The doorway, positioned left of the middle of the house front, contains a 4-panel top-glazed door. A small window opening just to the right of the doorway occupies the original 18th-century doorway position. Wide window openings to the left and above are 18th-century: the first-floor window is an 18th-century 18-pane 2-light horizontal sliding sash, and the later 3-light horizontal sash to the ground floor is set over a heightened sill. To the right of the doorway is a 4-pane sash with a circa early 19th-century 16-pane hornless sash above (probably dating to when the doorway was altered). A 12-pane hornless sash is positioned to the right of the lateral chimney, with a glazed door in a former window opening farther to the right; a circa early 19th-century 16-pane hornless sash sits above this. The outbuilding front has a wide first-floor window opening with a fixed casement, but the ground floor is concealed by a 19th-century piggery set at right angles to the front. At the rear, above a blocked doorway, is a reused flat chamfered 17th-century lintel. Two 4-pane sashes and otherwise 20th-century windows are present.

A shuttered hatch providing access to a cellar or basement is set into the projecting outshut. A low 19th-century garden wall adjoins the left-hand side at right angles to the front: it is coursed dressed granite with granite coping surmounted by wrought-iron railings with spear-head finials. Gabled granite monolith gate piers support an original wrought-iron gate with a swagged top rail.

The outbuildings are mostly 19th-century and incorporate some 17th-century dressed stone, including fragments of mullioned windows. The part adjoining the right-hand end of the house as a lean-to and continuing as a wing to the rear may be 18th-century. This lean-to serves as a piggery with its doorway facing away from the house and was extended in a similar manner in the 19th century to the front. The buildings parallel to the rear of the house are built partly cut into the slope at the rear, with fronts facing the same direction as the farmhouse. Where still covered in scantle slate, the roofs are hipped.

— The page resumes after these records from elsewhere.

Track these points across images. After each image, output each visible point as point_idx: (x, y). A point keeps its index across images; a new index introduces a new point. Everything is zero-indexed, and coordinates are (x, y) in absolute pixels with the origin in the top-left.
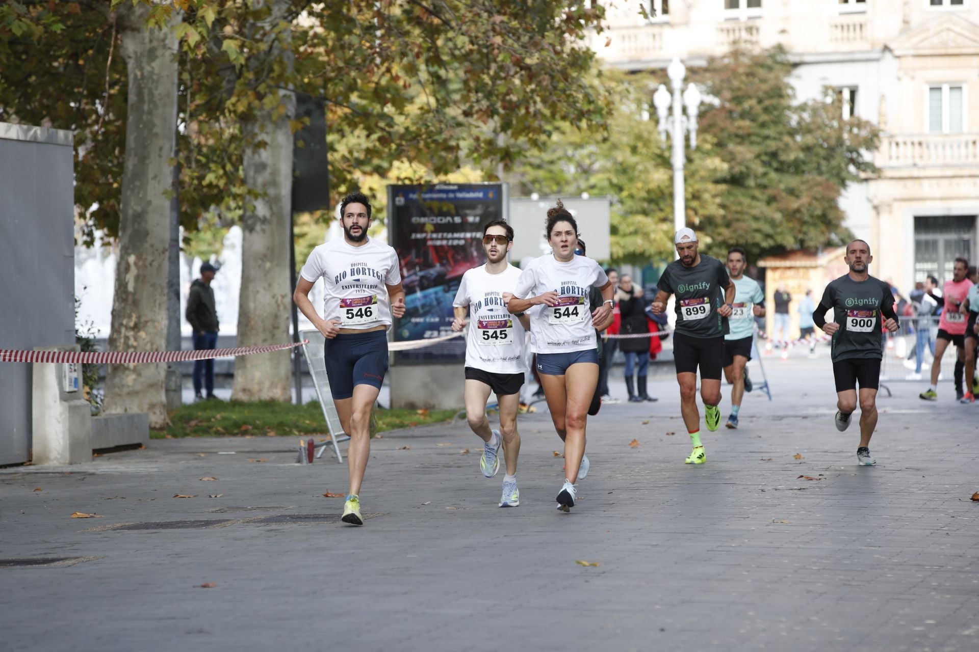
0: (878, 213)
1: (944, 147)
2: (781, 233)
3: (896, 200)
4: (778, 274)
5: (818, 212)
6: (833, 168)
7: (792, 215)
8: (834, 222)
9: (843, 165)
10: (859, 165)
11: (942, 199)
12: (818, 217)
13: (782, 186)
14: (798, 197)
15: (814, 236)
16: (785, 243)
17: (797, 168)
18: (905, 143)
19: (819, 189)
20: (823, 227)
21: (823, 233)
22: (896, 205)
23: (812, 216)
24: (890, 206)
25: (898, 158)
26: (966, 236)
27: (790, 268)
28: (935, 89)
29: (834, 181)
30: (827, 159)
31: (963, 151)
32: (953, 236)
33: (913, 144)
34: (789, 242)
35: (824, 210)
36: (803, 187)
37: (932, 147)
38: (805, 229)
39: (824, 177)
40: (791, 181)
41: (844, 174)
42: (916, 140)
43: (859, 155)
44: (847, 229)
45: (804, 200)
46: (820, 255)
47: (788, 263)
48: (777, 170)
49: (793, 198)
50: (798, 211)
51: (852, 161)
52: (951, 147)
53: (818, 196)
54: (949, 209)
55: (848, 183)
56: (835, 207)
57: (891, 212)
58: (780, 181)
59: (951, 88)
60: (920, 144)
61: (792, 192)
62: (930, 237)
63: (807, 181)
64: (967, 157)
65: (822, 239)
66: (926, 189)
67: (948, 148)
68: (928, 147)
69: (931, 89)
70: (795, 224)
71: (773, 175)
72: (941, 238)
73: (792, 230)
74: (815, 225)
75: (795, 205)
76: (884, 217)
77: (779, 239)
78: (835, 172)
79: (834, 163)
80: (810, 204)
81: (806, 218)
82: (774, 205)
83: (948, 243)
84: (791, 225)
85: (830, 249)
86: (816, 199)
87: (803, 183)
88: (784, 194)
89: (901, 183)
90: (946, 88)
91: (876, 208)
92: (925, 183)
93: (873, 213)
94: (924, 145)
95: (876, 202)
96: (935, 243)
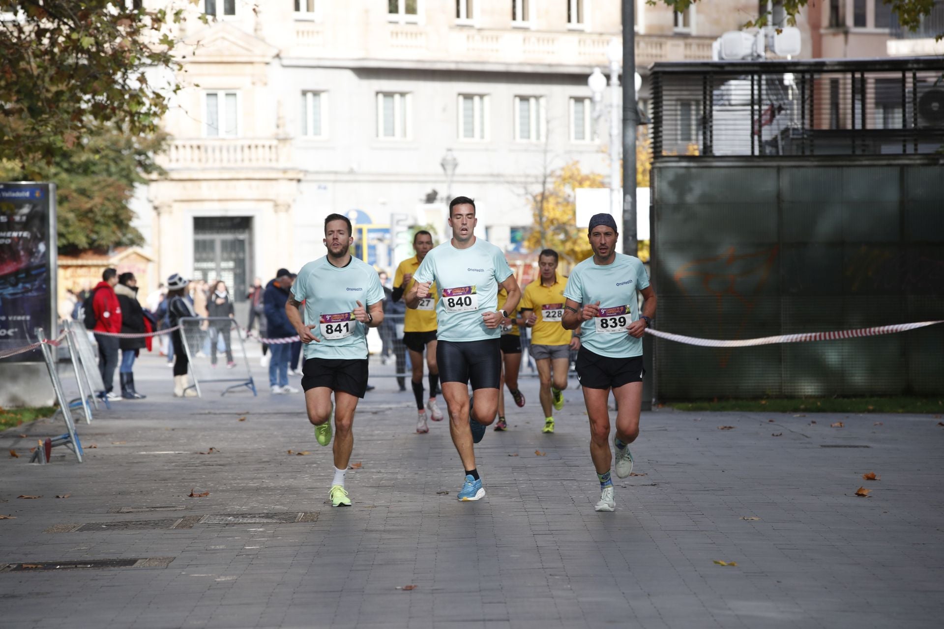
0: (159, 214)
1: (221, 150)
2: (73, 233)
3: (176, 201)
4: (69, 271)
5: (111, 212)
6: (123, 169)
7: (85, 215)
8: (125, 222)
9: (132, 167)
10: (148, 168)
11: (220, 200)
12: (110, 217)
13: (73, 186)
14: (89, 197)
15: (107, 235)
16: (77, 242)
17: (86, 169)
18: (184, 147)
19: (111, 190)
20: (114, 227)
21: (114, 232)
22: (176, 206)
23: (104, 216)
24: (170, 206)
25: (177, 160)
26: (242, 236)
27: (82, 266)
28: (212, 95)
29: (124, 182)
30: (115, 161)
31: (239, 156)
32: (229, 237)
33: (191, 147)
34: (82, 241)
35: (117, 210)
36: (95, 188)
37: (210, 151)
38: (97, 228)
39: (114, 178)
40: (84, 182)
41: (133, 176)
42: (195, 143)
43: (147, 157)
44: (135, 230)
45: (97, 200)
46: (111, 254)
47: (79, 262)
48: (67, 171)
49: (84, 199)
50: (91, 210)
51: (140, 163)
52: (228, 150)
53: (110, 196)
54: (226, 211)
55: (136, 184)
56: (125, 208)
57: (171, 212)
58: (71, 182)
59: (227, 95)
60: (199, 147)
61: (83, 192)
62: (206, 237)
63: (98, 183)
64: (243, 160)
65: (114, 238)
66: (205, 190)
67: (224, 151)
68: (206, 150)
69: (208, 95)
70: (86, 224)
71: (64, 175)
72: (219, 238)
73: (83, 229)
74: (106, 225)
75: (87, 205)
76: (165, 217)
77: (71, 238)
78: (124, 173)
79: (123, 165)
80: (103, 205)
81: (99, 218)
82: (66, 205)
83: (224, 244)
84: (83, 224)
85: (120, 249)
86: (108, 199)
87: (94, 184)
88: (75, 195)
89: (181, 184)
90: (221, 94)
91: (156, 208)
92: (204, 184)
93: (154, 213)
94: (202, 149)
95: (157, 203)
96: (212, 242)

The barn behind the right-hand side of the house has stone steps within the courtyard and a first-floor loading doorway. The section projecting to the right beyond the farmhouse has ground-floor doorways with windows between, and a first-floor winnowing doorway with a doorway in the rear wall opposite, linked to the bank by a stone ramp. A window to the right of the doorway and a former window to the left (later built against) are present, with pigeon holes under the eaves between. Adjoining the right-hand side with its front slightly set back is another bank barn with a lower roof line. Ground-floor openings only face the front, with doorways and windows between. Access to the loft is via a rear doorway linked to the bank by a ramp rebuilt in the 20th century. On the far right is a single-storey building with three openings to the front and a later outshut to the rear, roofed in corrugated asbestos.

Linked to the front of the garden, with the garden wall adjoining to the rear left and a piggery adjoining to the rear right, is a former cottage and former cartshed. The cottage, now with a monopitch corrugated iron roof, has a 2-room plan with a nearly central doorway to the front and a small window on either side. The openings are spanned by reused 17th-century chamfered granite fragments.

A stone formerly in the churchyard wall commemorated a member of the Coade family of Sethnoe.

Sethnoe is one of the best farmhouses in the parish, hardly altered since the 19th century, retaining much 18th-century fabric and sufficient 17th-century work to indicate its former quality and importance.